Słyszałem , że jacyś Grekowie wymowni , rzucili podobno Europę na kolana. Trudno ,stało się. Posypało , rypło ! W efekcie wypasiony Eurokołchoz , lubo dwóch prędkości , błagać musi Ateny , by przyjęły pomoc , dały sobie pomóc , a oni tam , pod Akropolem , że nie , że tacy - spiros - są dumni.
A przecież mówiono już w starym , republikańskim Rzymie : " ... nie ufajcie Danaom nawet, gdy przynoszą dary.. " Ten dar ich obecny , to skromnie licząc - 243 mld ojrosów długu u bankierów i innych instytucji . Zatem pomoc Grekom oznacza dosłownie, pomoc bankom w wydobyciu się z bryndzy, w którą wbrnęli , wiedzieni swoją pierwotną chciwością.
Potrzeba nadzwyczajnych środków i okoliczności , aby własną chciwą łapę
wyciągnąć z urynału,bo już innego nie widać sposobu.

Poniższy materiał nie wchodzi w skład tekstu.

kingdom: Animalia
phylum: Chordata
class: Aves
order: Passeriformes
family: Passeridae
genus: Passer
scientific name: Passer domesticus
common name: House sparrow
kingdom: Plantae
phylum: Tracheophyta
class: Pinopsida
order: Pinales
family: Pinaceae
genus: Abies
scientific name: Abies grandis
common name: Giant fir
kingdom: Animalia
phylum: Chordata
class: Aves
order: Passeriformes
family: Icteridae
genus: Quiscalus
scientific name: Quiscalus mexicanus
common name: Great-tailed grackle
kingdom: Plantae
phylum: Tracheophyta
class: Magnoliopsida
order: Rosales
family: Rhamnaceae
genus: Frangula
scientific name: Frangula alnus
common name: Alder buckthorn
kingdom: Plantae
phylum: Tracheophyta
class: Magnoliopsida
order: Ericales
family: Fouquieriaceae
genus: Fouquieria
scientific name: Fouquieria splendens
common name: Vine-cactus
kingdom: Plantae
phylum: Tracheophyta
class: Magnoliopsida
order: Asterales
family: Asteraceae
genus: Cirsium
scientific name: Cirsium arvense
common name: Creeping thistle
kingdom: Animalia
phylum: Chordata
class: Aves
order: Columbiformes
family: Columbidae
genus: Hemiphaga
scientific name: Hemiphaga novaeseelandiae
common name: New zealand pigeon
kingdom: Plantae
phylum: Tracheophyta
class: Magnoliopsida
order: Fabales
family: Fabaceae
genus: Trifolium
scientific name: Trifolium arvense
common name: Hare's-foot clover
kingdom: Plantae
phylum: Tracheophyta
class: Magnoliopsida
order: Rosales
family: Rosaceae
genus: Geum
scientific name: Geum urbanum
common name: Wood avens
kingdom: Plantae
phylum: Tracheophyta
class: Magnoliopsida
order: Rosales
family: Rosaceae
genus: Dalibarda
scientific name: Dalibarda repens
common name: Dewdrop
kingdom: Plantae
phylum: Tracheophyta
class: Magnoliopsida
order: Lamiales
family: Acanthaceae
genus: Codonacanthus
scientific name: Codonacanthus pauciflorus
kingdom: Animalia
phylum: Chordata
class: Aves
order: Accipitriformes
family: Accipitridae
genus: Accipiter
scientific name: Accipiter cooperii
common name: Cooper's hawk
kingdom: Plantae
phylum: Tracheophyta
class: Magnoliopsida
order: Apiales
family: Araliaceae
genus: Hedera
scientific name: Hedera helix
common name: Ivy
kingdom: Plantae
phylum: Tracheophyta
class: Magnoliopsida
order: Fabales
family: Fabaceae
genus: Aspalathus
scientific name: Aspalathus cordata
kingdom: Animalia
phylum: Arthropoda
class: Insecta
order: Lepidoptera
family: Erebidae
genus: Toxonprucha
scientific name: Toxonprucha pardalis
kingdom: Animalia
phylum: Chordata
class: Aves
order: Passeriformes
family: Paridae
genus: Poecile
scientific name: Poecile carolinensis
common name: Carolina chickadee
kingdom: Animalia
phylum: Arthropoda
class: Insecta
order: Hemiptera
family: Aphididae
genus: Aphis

Ona sama zadzwoniła do niego - rudego , mściwego , obudziła z drzemki w cieniu halabardników.
- Donek , tu Aniela. Zwołaj mi w try miga specjalny szczyt strefy ojro ! -
Donek poderwał się , a że szparki w kroku, poleciał , zwołał samodzielnie. Widać tak ma.
A my , co my tak pocichli ? Weźmy , skrzyknijmy się do kupy i w ramch oddolnych , obywatelskich działań , huknijmy się w spółdzielnie, asocjacje, spółki
i kupmy dla samych siebie - co tańsze wyspy od onych Greczynów, nim jeszcze mają co sprzedawać. Bo gdy przyjdą Ruskie z kasą , to nie będzie pomiłuj.
Widzisz siebie popijającego ouzo , zagryzającego oliwką ? Zobacz.